Israel: bin Laden killing is triumph for democracies
JERUSALEM (Reuters) - Israeli Prime Minister Benjamin Netanyahu celebrated the killing of Osama bin Laden by U.S. forces on Sunday as a triumph for Washington and its allies in their "war on terror."
"This is a resounding triumph for justice, freedom and the values shared by all democratic nations fighting shoulder to shoulder in determination against terrorism," Netanyahu said in a statement early on Monday.
He later spoke to U.S. President Barack Obama in a phone conversation, a statement from Netanyahu's office said, and "praised the United States on behalf of Israeli citizens for the successful mission and the killing of Osama bin Laden."
The statement said Netanyahu told Obama the action "sent a message of the United States's determination to fight terrorism." It added that "Obama thanked Netanyahu and clarified the United States's commitment to the war on terror."

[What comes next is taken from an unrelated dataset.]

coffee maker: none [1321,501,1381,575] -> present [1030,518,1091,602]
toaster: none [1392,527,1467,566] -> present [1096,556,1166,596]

Foreign Minister Avigdor Lieberman said Israel, which has cast its own struggle with Palestinian and Lebanese militants as an extension of the U.S.-led campaign against al Qaeda worldwide, gained from bin Laden's death.
"Al Qaeda has ceaselessly tried to penetrate Gaza and Judea and Samaria (West Bank)," he told Israel's Army Radio, referring to the Palestinian territories. "His interception has operational significance for us, too."
Israel did not contribute to the American commando raid that killed bin Laden in Pakistan, and was informed of it half an hour before U.S. President Barack Obama made his official announcement on Sunday night, Lieberman said.
President Shimon Peres, Israel's elder statesman and a Nobel Peace Prize laureate, said bin Laden had "met his end at the gallows." Peres described the death as a lesson about the self-destructiveness of violent extremism.
"Look at all of the murderers, all of those dictators and terrorists. They end up murdering themselves -- the real verdict of history, which to my regret takes a lot of time and exacts a lot of victims," he told Israel Radio."